I had no idea what PSS even was, had never even heard of PSS. I was then trained as a PSS and was the only employee with my title for a 2-
Hour drive in any direction. Advocating for how we as mental services recipients were treated was brand new information to the staff, needless to say, I was in for an uphill battle. We went from the medical model to the recovery model.
I went to many out of town trainings, I was met with open arms by Peer Supports there and, we persevered. The over 200 adults on my case load kept me very busy, we empowered each other! We were agents of change. I am honored I was able to help those requesting services for many years. I went from there to other cities doing more work in this field that am forever grateful chose me. Besides offering one on one support, I am also certified to facilitate groups to assist with getting a good foundation in recognizing and building your strengths. Note that any of these groups can also be facilitated one on one.
In this one, I am certified to train facilitators as well as facilitating for those seeking services. The Wellness Recovery Action Plan (W.R.A.P.). This group helps you to identify what things look like in your mind’s eye in 3 areas. When things are going well, are not so well, or not great all together, and how you would like the people around you to ideally help you in the midst of it. This is a great tool to identify and be a head of things. There is empowerment in being prepared. I am also certified to facilitate a group called Seeking Safety.
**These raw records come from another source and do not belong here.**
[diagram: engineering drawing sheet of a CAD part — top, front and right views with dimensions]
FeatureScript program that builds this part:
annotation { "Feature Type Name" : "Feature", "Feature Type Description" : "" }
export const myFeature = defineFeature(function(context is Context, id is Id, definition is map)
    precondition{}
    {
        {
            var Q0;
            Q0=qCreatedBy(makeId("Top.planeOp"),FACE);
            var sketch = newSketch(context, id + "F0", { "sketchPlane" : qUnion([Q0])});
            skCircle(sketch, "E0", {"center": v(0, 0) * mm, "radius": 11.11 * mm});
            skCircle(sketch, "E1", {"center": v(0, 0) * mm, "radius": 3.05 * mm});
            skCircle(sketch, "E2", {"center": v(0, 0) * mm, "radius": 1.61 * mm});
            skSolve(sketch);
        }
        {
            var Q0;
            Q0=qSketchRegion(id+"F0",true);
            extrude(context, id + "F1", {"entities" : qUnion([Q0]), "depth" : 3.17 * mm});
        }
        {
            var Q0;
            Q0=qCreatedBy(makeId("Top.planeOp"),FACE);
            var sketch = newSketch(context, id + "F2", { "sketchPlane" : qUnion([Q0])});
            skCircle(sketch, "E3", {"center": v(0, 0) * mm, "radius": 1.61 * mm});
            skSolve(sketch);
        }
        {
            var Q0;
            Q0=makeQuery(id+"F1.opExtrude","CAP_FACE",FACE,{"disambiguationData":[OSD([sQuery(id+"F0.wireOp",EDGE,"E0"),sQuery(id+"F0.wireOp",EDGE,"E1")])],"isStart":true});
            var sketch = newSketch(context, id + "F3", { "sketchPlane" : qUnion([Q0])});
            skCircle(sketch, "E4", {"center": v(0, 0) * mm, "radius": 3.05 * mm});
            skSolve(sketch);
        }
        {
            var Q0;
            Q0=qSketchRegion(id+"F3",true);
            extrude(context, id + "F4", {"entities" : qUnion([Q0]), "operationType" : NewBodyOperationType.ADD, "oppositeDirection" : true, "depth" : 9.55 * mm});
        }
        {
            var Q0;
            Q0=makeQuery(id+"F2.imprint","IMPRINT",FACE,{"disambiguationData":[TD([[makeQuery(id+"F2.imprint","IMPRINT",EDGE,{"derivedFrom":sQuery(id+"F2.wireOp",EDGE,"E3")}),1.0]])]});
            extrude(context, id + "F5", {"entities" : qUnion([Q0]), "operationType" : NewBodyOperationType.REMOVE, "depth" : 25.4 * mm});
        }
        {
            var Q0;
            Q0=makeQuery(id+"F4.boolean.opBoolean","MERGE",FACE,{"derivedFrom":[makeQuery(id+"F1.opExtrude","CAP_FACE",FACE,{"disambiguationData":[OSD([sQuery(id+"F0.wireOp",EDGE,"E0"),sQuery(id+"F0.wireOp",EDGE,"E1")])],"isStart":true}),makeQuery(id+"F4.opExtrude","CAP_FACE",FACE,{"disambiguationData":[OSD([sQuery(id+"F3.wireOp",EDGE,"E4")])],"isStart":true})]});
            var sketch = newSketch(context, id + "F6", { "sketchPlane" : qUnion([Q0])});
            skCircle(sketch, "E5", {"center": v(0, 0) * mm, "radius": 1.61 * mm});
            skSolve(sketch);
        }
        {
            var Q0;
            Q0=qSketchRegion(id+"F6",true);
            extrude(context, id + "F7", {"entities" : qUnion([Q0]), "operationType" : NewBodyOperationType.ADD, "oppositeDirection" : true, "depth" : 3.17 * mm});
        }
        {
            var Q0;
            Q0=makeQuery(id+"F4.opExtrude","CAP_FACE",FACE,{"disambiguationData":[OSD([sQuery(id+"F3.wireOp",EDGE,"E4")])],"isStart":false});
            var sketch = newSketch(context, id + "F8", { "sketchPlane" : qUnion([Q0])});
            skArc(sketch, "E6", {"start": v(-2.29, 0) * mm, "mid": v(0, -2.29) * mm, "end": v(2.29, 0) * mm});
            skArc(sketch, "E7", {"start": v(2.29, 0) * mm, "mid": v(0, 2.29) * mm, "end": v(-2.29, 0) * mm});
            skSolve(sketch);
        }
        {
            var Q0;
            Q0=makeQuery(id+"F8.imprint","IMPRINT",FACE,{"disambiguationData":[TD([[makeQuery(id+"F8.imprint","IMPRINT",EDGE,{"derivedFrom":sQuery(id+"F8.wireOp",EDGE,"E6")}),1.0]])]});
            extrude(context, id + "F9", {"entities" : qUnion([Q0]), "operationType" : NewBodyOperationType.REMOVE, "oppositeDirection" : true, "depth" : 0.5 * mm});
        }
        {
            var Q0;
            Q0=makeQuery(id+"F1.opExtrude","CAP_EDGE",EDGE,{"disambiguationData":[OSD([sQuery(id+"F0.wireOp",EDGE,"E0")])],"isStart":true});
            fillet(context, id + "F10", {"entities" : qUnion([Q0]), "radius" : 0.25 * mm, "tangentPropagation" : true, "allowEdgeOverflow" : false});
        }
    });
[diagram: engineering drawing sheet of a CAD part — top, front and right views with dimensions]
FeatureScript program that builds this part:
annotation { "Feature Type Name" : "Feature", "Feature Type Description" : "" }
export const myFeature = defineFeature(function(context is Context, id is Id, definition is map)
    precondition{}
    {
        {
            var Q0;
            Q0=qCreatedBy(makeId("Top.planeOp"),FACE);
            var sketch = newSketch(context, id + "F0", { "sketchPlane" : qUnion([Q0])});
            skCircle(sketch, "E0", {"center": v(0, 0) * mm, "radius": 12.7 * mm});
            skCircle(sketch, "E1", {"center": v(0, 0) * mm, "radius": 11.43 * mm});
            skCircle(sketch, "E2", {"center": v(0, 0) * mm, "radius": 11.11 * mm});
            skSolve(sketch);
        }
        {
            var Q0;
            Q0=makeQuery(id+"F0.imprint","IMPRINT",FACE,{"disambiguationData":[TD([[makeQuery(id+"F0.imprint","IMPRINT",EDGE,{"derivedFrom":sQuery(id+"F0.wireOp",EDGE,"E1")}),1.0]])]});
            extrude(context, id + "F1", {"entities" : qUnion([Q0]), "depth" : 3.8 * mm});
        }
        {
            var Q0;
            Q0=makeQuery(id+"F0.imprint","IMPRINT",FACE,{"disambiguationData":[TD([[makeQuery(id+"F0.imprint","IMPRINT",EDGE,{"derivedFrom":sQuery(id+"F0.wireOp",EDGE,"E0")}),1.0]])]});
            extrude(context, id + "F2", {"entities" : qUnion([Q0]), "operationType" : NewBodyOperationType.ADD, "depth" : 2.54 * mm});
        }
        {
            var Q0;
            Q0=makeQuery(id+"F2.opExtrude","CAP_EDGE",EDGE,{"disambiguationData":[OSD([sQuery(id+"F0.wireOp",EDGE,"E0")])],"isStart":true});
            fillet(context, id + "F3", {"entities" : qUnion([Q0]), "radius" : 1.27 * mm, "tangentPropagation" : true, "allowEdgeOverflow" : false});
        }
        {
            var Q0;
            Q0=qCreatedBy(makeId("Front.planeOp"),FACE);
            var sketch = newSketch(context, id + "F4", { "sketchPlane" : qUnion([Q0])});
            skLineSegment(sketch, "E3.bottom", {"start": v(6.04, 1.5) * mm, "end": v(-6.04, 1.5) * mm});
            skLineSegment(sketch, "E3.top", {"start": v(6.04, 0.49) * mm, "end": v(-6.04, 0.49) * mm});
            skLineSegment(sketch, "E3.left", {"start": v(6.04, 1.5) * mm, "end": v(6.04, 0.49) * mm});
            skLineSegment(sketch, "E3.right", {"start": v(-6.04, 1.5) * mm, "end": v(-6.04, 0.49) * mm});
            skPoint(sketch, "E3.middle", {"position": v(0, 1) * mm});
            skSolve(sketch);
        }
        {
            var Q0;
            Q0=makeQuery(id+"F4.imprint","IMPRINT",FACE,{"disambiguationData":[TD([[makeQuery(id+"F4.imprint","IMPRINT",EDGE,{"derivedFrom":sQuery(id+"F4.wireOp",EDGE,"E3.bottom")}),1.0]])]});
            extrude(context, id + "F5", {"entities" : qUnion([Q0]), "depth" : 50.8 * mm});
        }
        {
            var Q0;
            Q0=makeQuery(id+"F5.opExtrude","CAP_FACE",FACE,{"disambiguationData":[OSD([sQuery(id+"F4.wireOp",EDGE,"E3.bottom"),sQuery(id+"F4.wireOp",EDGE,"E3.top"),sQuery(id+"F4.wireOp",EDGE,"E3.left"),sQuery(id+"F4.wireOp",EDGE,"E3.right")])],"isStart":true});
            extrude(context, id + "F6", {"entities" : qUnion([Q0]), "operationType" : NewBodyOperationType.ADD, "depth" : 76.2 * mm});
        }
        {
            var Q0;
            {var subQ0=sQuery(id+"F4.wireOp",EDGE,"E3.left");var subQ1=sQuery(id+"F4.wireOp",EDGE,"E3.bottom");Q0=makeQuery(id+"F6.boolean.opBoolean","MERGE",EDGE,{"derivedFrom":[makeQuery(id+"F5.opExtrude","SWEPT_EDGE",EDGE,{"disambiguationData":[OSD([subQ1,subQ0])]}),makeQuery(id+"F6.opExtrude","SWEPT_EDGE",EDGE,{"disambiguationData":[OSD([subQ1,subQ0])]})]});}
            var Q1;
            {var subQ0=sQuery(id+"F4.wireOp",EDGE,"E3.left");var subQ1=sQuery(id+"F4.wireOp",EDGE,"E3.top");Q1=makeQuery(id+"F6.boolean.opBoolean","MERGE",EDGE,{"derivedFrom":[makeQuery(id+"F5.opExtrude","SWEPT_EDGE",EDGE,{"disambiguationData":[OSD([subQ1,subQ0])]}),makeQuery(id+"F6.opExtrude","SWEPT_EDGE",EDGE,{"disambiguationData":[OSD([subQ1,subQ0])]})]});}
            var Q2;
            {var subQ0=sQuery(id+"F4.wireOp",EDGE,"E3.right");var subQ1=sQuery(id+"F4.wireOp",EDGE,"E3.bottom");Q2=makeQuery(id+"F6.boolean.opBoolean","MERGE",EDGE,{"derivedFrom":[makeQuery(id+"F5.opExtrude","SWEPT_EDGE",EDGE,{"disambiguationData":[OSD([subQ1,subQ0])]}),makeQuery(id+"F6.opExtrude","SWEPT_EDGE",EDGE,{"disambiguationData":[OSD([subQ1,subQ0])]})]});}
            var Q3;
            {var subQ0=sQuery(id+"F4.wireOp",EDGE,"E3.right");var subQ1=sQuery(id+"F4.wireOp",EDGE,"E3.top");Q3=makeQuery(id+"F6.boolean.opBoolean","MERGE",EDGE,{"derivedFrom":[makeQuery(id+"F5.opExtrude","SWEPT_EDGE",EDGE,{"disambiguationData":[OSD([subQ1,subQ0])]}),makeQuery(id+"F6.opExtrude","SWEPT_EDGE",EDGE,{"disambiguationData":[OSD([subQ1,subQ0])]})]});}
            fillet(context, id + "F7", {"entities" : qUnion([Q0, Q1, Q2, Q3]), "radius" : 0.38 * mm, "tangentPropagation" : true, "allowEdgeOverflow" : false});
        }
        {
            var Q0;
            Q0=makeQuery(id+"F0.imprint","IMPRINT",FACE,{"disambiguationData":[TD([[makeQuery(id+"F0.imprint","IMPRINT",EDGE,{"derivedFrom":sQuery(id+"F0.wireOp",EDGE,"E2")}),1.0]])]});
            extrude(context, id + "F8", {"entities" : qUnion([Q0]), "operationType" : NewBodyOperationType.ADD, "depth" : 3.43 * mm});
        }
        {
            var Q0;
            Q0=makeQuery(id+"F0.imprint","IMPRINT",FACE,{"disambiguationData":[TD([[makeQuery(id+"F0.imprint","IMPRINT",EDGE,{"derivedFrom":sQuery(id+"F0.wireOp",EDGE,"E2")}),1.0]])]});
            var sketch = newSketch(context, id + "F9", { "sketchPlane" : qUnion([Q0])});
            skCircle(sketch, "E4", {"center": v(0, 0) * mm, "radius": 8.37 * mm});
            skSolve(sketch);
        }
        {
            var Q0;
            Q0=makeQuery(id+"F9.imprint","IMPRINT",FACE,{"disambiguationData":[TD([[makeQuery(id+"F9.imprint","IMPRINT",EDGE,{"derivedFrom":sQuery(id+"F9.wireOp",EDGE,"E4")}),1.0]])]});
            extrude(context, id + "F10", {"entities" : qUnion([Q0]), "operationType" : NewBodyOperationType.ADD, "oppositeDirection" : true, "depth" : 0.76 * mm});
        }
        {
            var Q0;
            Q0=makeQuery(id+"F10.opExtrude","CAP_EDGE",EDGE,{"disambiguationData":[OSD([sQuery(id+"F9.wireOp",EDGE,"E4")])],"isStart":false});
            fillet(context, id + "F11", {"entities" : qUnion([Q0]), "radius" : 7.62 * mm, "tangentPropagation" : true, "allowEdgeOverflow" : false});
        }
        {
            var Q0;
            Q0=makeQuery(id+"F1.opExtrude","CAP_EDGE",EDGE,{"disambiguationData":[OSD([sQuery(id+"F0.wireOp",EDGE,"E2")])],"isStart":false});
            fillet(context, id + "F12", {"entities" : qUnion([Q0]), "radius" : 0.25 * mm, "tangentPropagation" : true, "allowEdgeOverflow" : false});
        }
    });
This is for those of us that have experienced trauma and addiction. We don’t dig deep into the trauma, that is something for therapists to do, with this process, we will work on empowering you to help with what’s going on today as a result of all that. It‘s a great way to accomplish a lot in this area.
I am also certified to facilitate, anger management, criminal thinking, family dynamics, I have also been afforded training in mental health pharmacology, co-occurring and mental health recovery methods, cultural competency and addiction recovery.
My anxiety, ptsd, and, depression was caused by a series of traumatizing events that I was afraid to talk about to anyone. Due to the stigma at the time surrounding mental health, I wasn’t able to go get help in a clinic setting either. I didn’t know about various treatments etc. I did what was modeled around me and took advice from the wrong sources. Being resourceful, and creative, I treated my symptoms in various ways, some helpful some not at all helpful. Traumatized and in survival mode, I self-medicated with everything I could get my hands on. I was only abstinent when having and feeding my children that would be about 2 years at a time, I always felt better that way. Not possessing much self worth, I did not choose well the people I surrounded myself with. Even though I tried to fix things, I was so sick medically and mentally and so emotionally exhausted I just could not trust my own choices. It wasn’t until everything was so out of control and I had lost everything did I realize I could no longer go on that way. I needed help! I ended up in jails and institutions, looking at least 3 years in prison, I had 3 agencies to report to, it was a mess! At one point, I really believed I would be better off gone, if it wasn’t for my children, I would not be here. I did this for me because we deserved better. It was desperation that got me into recovery from addiction in 2005 and inspiration through being helped and helping others as a Peer Support Specialist since 2008 like you and me that I was able to thrive and stay in recovery these 15 years.
Peer Support gives me another way to be of service. I feel at my best when I know I’m being helpful to others. It was Peer Support that showed me how what I thought were failures were actually strengths, and how to use them to make better choices for myself in recovery and become my authentic self. It is fulfilling to sit with someone and witness their own growth, empowerment and self efficiency while they too realize their strengths and abilities.